Supplement with Atlas entries not reachable via either route.

cd data/
python build_gene_map.py
# → gene_id_map.csv

Output columns¶

Column	Description
`gtf_gene_id`	RefSeq gene ID from GTF (e.g. `gene1234`)
`gtf_gene_name`	Gene symbol from GTF (e.g. `actb`)
`ncbi_gene_id`	NCBI GeneID integer
`ensembl_gene_id`	Ensembl ID (`ENSNFUG...`)
`atlas_gene`	Atlas gene name used as row index in count matrices

Three-layer mapping in `GeneMapper`¶

src/gene_mapping.py applies three layers in order:

Layer	Method
1	Direct lowercase `gene_name` → Atlas
2	BioMart `external_gene_name` fallback
3	ENSNFUG → GeneID 107XXXXXX → `LOC107XXXXXX`

Coverage against the Atlas gene symbols -> ENSNFUGxxx¶

Measured by unittests/test_gene_mapping.py against GSE308970_Counts_Atlas_allbatches_merged_v3.csv

If a query experiment measured all Atlas gene symbols by their ENSNFUG IDs, how many could GeneMapper successfully translate? (25,122 Atlas genes × 677 samples; run 2026-05-26) :

Gene type	Atlas total	Covered by GeneMapper	Coverage
Named symbols (e.g. `actb`)	10,533	7,706	73.2 %
LOC genes (e.g. `LOC107374091`)	14,589	4,311	29.5 %
All genes	25,122	12,017	47.8 %

The lower LOC-gene coverage reflects a biological reality: most LOC107XXXXXX entries in the Atlas are unannotated loci that lack Ensembl cross-references in either BioMart or the NCBI gene2ensembl table.

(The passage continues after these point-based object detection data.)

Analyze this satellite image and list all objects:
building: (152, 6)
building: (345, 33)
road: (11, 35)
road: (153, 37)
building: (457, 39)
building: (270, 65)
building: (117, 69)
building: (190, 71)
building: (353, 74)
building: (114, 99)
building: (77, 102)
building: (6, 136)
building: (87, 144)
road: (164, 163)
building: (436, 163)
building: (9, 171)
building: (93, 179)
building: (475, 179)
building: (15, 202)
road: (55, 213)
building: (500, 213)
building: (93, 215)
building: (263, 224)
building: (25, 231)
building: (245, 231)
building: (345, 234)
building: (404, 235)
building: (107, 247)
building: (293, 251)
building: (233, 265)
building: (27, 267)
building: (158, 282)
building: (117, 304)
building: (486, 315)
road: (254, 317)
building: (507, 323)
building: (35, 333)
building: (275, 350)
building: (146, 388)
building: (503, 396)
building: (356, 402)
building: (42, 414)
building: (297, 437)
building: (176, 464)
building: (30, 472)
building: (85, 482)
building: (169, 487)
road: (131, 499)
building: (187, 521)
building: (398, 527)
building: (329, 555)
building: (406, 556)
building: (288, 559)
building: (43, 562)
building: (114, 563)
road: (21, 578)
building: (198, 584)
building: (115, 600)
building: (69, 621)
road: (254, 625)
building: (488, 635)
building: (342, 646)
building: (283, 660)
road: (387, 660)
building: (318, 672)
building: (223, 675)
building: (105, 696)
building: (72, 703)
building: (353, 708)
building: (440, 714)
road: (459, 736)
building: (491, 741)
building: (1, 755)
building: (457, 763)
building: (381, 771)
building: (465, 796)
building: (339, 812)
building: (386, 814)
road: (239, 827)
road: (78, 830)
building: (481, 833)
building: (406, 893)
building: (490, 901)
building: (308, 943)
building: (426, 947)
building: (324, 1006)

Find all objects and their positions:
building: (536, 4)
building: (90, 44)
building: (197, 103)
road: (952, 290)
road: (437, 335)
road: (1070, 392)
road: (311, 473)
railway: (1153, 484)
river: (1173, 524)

The 13,105 uncovered genes are dropped before clock training and have negligible impact on clock accuracy because unannotated loci carry little age-predictive signal.

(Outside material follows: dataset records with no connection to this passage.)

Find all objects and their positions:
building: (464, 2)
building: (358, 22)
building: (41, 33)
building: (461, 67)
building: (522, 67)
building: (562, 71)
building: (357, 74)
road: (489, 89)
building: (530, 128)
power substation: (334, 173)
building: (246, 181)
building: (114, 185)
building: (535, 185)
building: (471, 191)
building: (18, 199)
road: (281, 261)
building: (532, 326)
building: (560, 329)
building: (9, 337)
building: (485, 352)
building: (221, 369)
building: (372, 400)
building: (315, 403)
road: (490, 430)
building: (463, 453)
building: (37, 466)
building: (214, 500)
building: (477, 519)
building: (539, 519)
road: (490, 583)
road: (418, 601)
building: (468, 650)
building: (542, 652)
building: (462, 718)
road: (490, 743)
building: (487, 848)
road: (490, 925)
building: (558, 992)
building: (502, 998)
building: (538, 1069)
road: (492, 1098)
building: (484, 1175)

Coverage: raw_RNAseq_process output (PRJNA817434)¶

Data produced by raw_RNAseq_process/run_rnaseq.sh uses NCBI-style gene names directly from the GTF — no ENSNFUG IDs, so GeneMapper does not apply. Coverage is measured as a direct set intersection with Atlas gene names.

Measured against raw_RNAseq_process/results/PRJNA817434/PRJNA817434_raw_count.csv (36,530 genes × 9 samples; run 2026-05-26):

Gene type	PRJNA817434 total	In Atlas	Coverage
Named symbols (e.g. `acsl4a`)	17,657	7,098	40.2 %
LOC107 genes (e.g. `LOC107374091`)	6,203	5,103	82.3 %
LOC139 genes (e.g. `LOC139071432`)	7,031	0	0.0 %
tRNA / KEG92 entries	5,639	—	excluded
Usable total	36,530	12,249	33.5 %

LOC139XXXXXX genes come from a newer NCBI annotation (GeneID range 139M) that does not exist in the Atlas (which uses the older 107M range). They are unmappable without rebuilding the Atlas with the updated GTF.